The First Audience-Free Late Show With Stephen Colbert Is a Taste of Things to Come

We should get used to the sound of laughter in an empty room.

Stephen Colbert sits at his Late Show desk, a glass of Scotch and a script in front of him.
The sound of one man laughing. CBS

During the opening credits of The Late Show With Stephen Colbert on Thursday night, Colbert exclaimed “Tonight! America is closed!” It was the first episode of The Late Show to air without a live studio audience. In recent days, show after show that normally records in front of a crowd has made the decision not to do so—or, in the case of NBC’s late night lineup, not to tape at all. Like The View, which purposefully flashed its empty seats, Colbert emphasized the change, sprinting around the empty auditorium, a handful of seats filled by his staff, high-fiving the air.

It would be weird, at this moment, to act as thought nothing weird were happening. Late night shows are one of the few formats left that are tied to a specific period of time, an actual day of a real week, and when the days are as strange and eerie as this week’s, how can they not reflect that? And yet, there’s also something odd about acting as though taping in front of no one and pretending you’re playing to a very responsive crowd isn’t one of TV’s oldest and most reliable tricks. The laugh track has been adding laughs, sighs, coughs, and rustling to audience reactions since the early days of television, when it’s not making them up wholesale. The fact that none of the newly audience-free shows have apparently considered replacing their live audience with the sound of a virtual one shows just how far the laugh track has fallen, but it’s also not the right tool for the job. What the best version of right now sounds like isn’t a robust crowd cackling at every joke. It’s a few people laughing alone, but together, in a big empty room.
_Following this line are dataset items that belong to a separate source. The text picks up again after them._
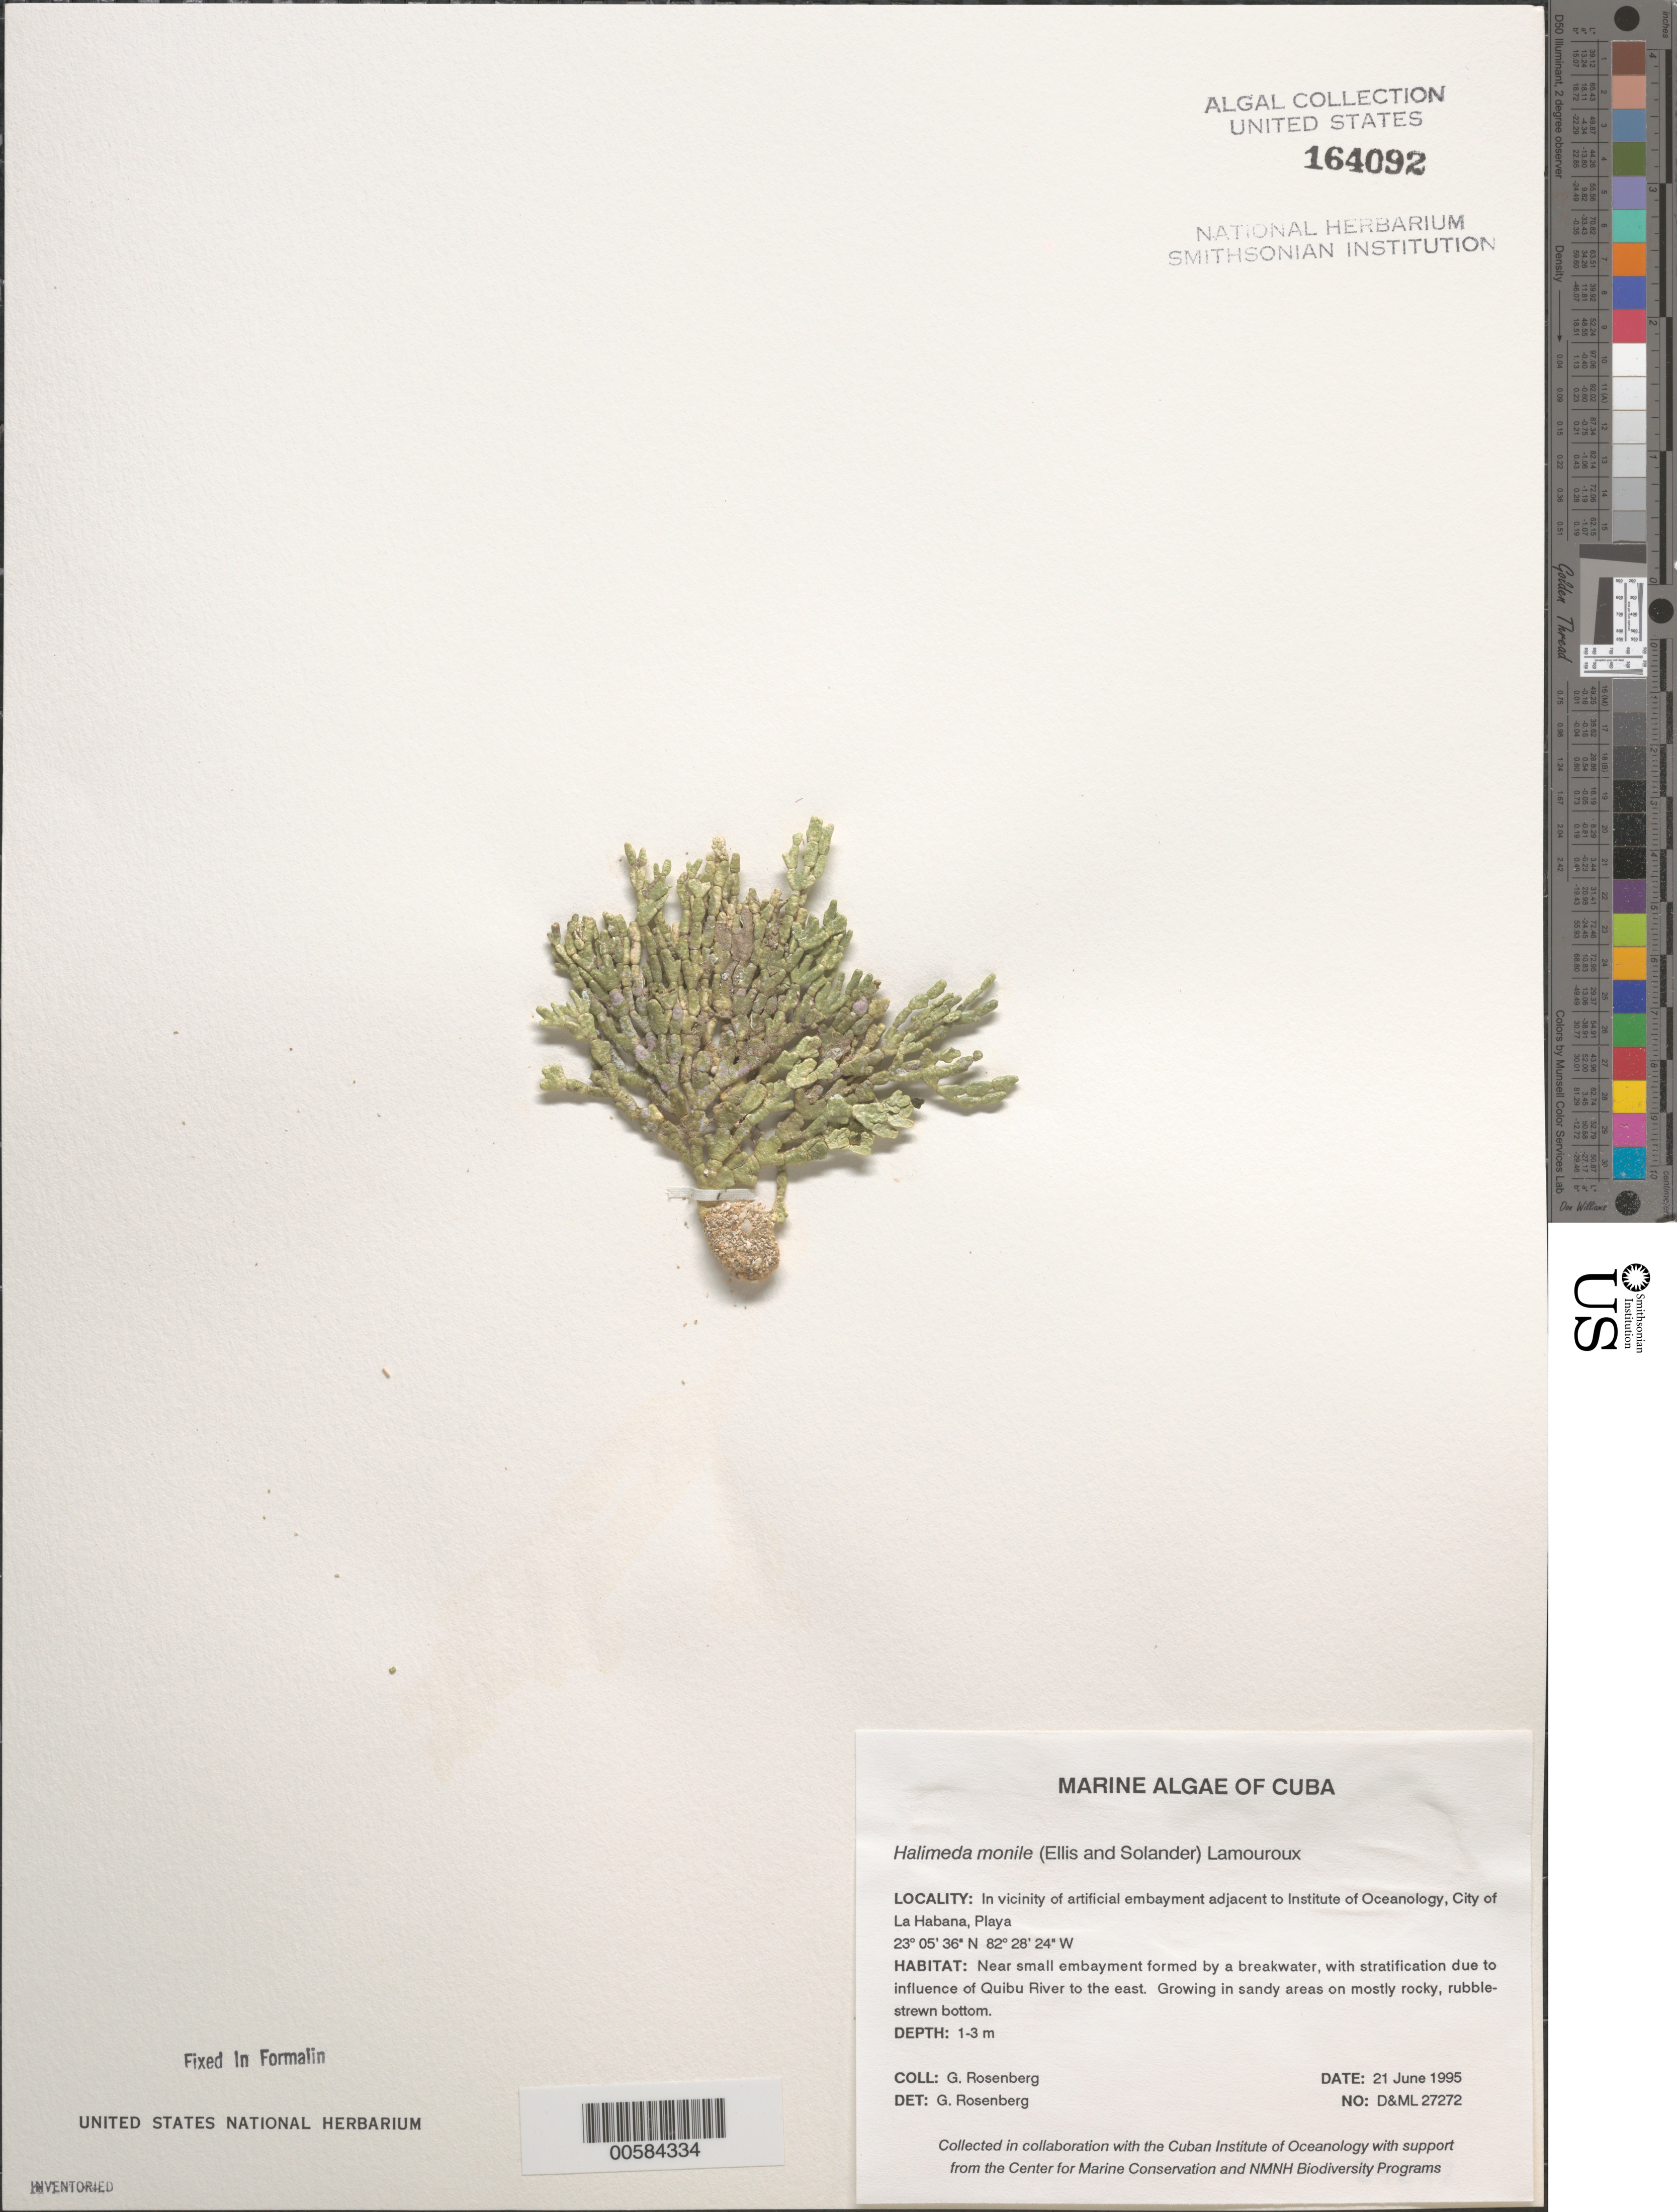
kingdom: Plantae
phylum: Chlorophyta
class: Ulvophyceae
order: Bryopsidales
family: Halimedaceae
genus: Halimeda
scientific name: Halimeda monile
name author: (J. Ellis & Sol.) J.V.Lamouroux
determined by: Rosenberg, G.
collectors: G. Rosenberg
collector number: D&ML 27272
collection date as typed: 21 Jun 1995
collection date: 1995-06-21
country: Cuba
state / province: La Habana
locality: La habana, playa, by institute of oceanology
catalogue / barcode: US 164092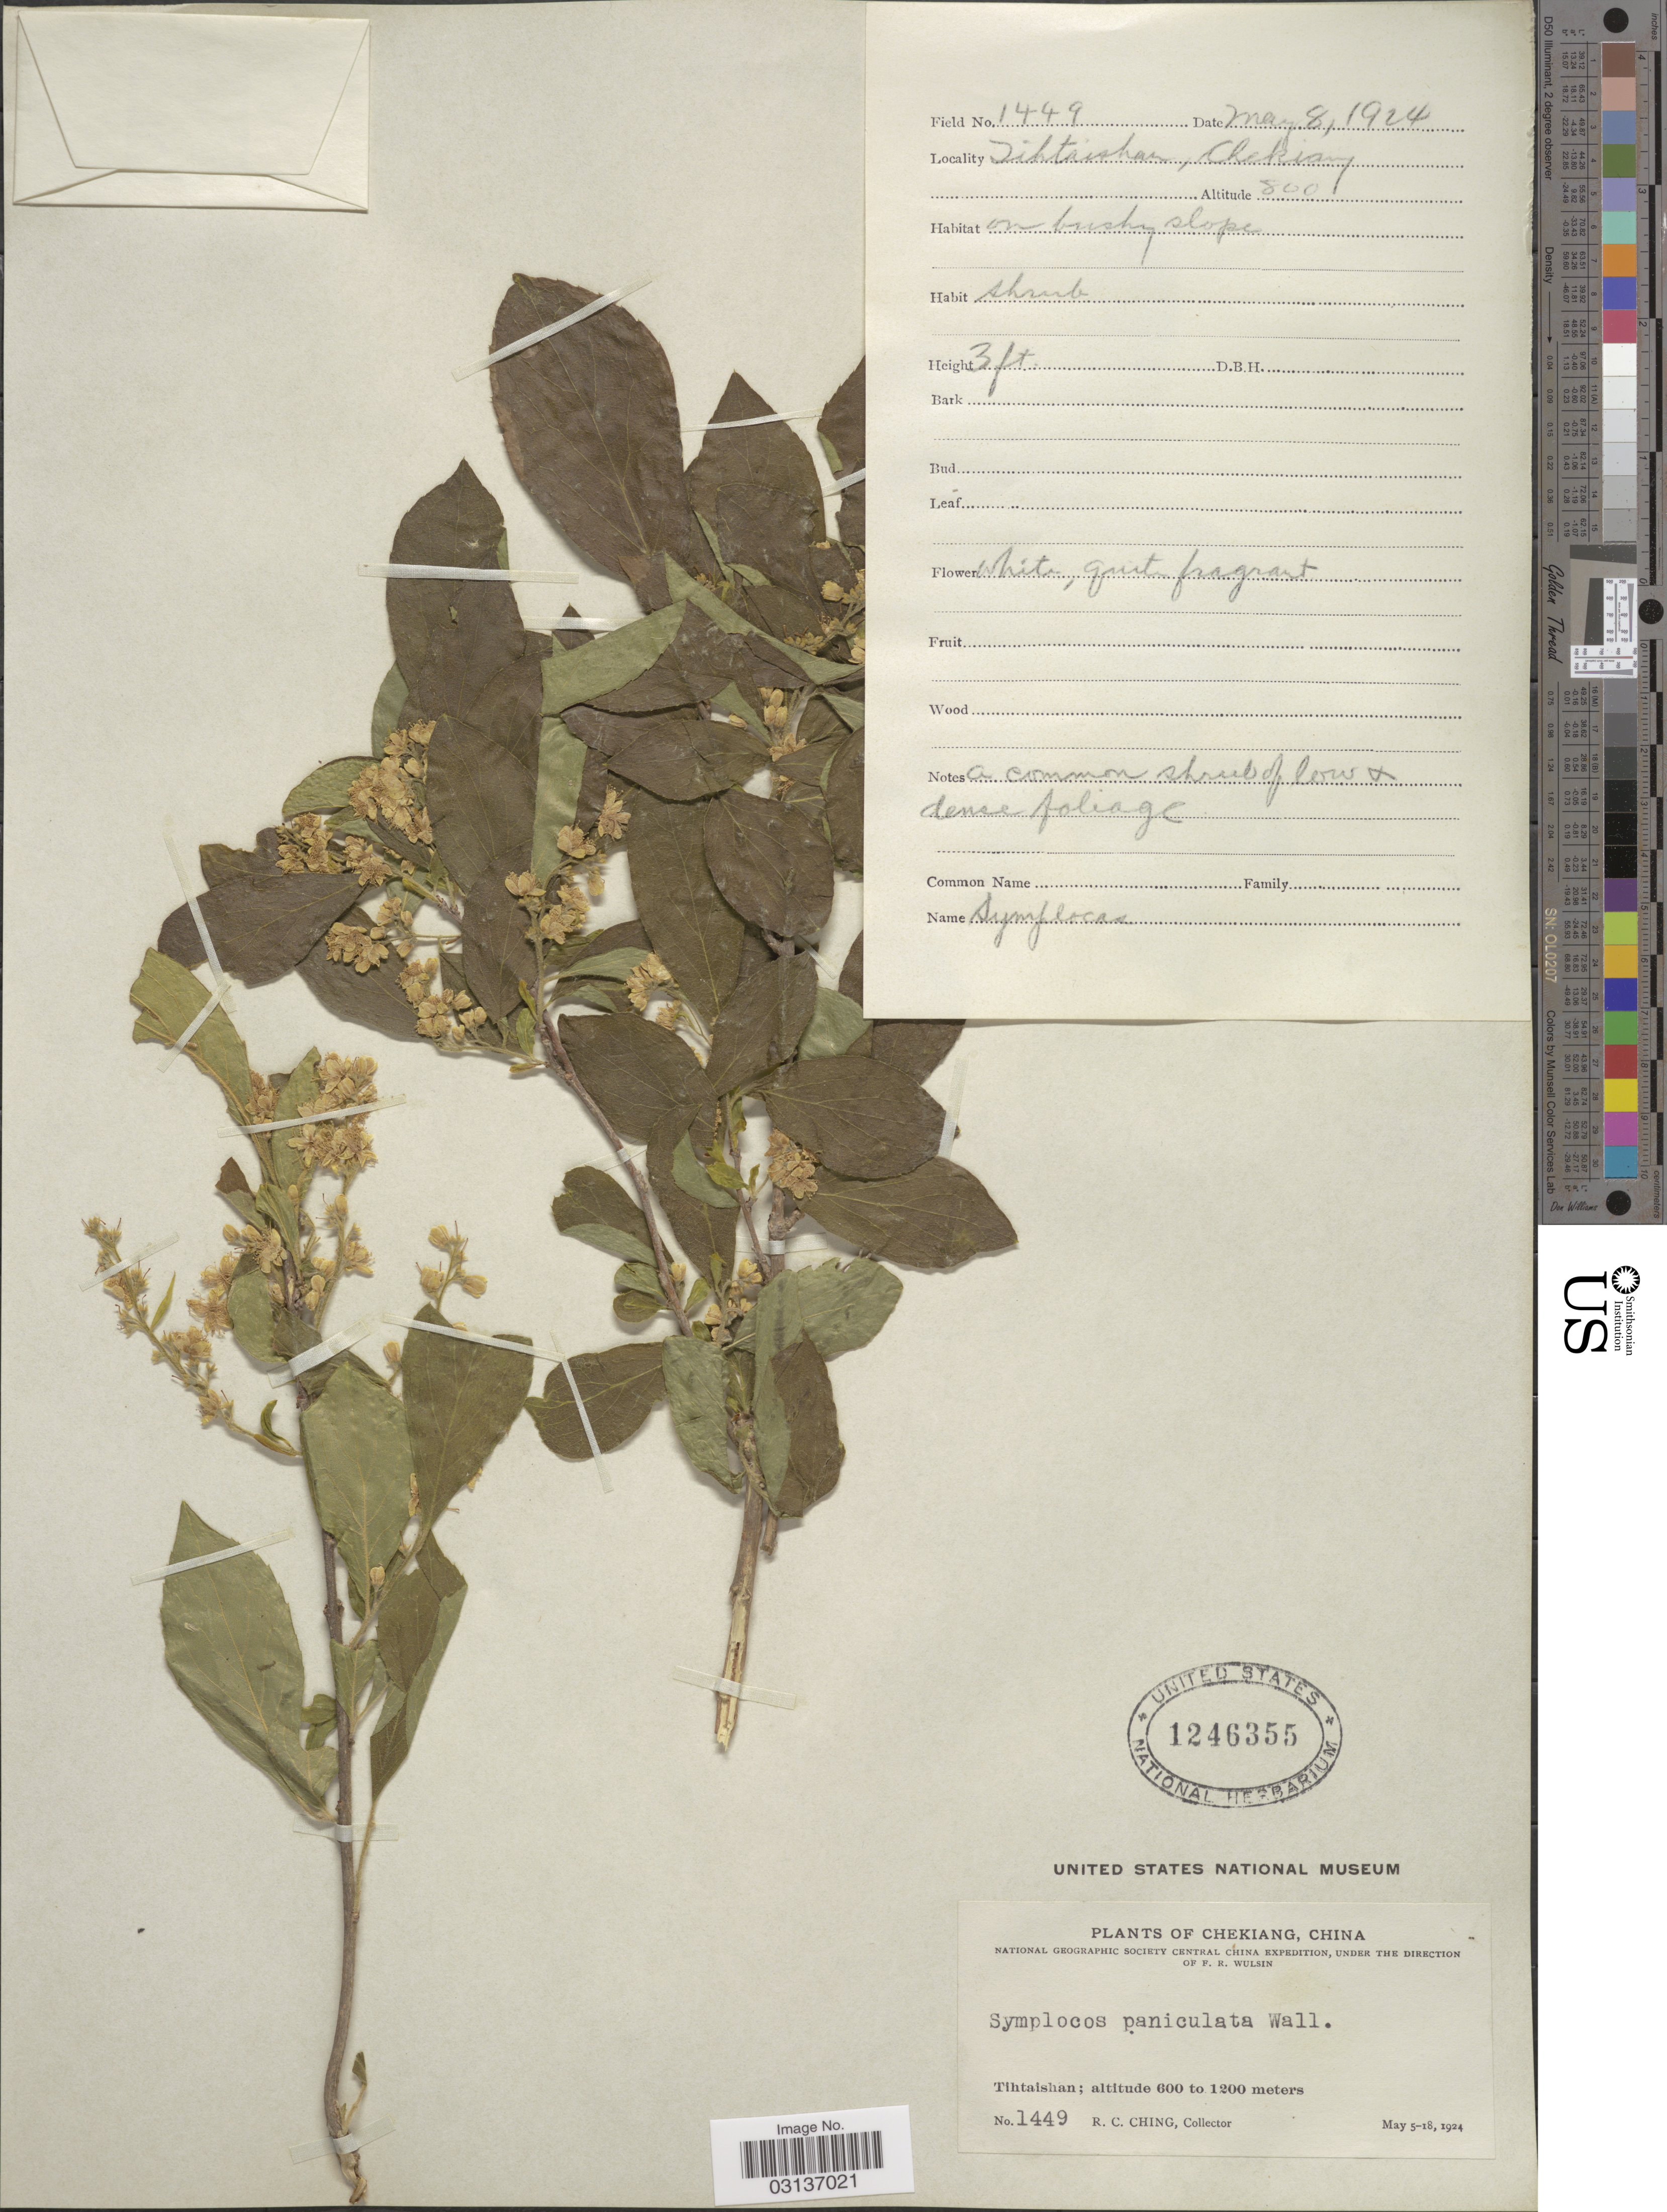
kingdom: Plantae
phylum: Tracheophyta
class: Magnoliopsida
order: Ericales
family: Symplocaceae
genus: Symplocos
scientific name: Symplocos paniculata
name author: Miq.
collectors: R. C. Ching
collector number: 1449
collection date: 1924-05-08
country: China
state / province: Zhejiang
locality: Chekiang. Tihtaishan.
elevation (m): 600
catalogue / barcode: US 1246355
Colbert’s Late Show was loopy and loose. “When we come back, more of whatever this is!” he exclaimed before the first commercial break. There was the feeling of everyone being up too late at night, though The Late Show taped in the late afternoon, as usual. Colbert explained that he and his staff had just learned, hours before, that they wouldn’t have an audience; they’d been expecting the transition to come on Monday. He kept proclaiming that this episode was a rehearsal, sipping on a Scotch and getting kooky, cackling about the Knicks, Purelling his hands after touching his mouth, ragging on Donald Trump. Because there was no crowd, the show occasionally included hard cuts between jokes, showing the seams you never see during a regular taping. The show had the energy of the parts of Saturday Night Live when the performers break, where the imperfections aren’t just funny and charming, but also make you feel like you’re inside the joke.

All of this took place in front of a particular sort of crowd, made up of staffers and colleagues, whom you could hear laughing, occasionally. Colbert is still funny without his usual audience egging him on—his jokes are good enough, his delivery committed—but he played to this audience of a dozen or so differently than usual: as if he knew them. For example, at one point, he cut to staffers behind the cameras, and you could hear the audience—their colleagues—cracking up when they spoke, even though people watching from home could barely hear them because they weren’t mic’d properly. It felt like a team of people and a host trying to make the best of something—which is, actually, a very nice thing to be watching right now. Presumably in the weeks to come, The Late Show will get some of its polish back. In the meantime, the scattered, real laughs it has left still sounded like fun.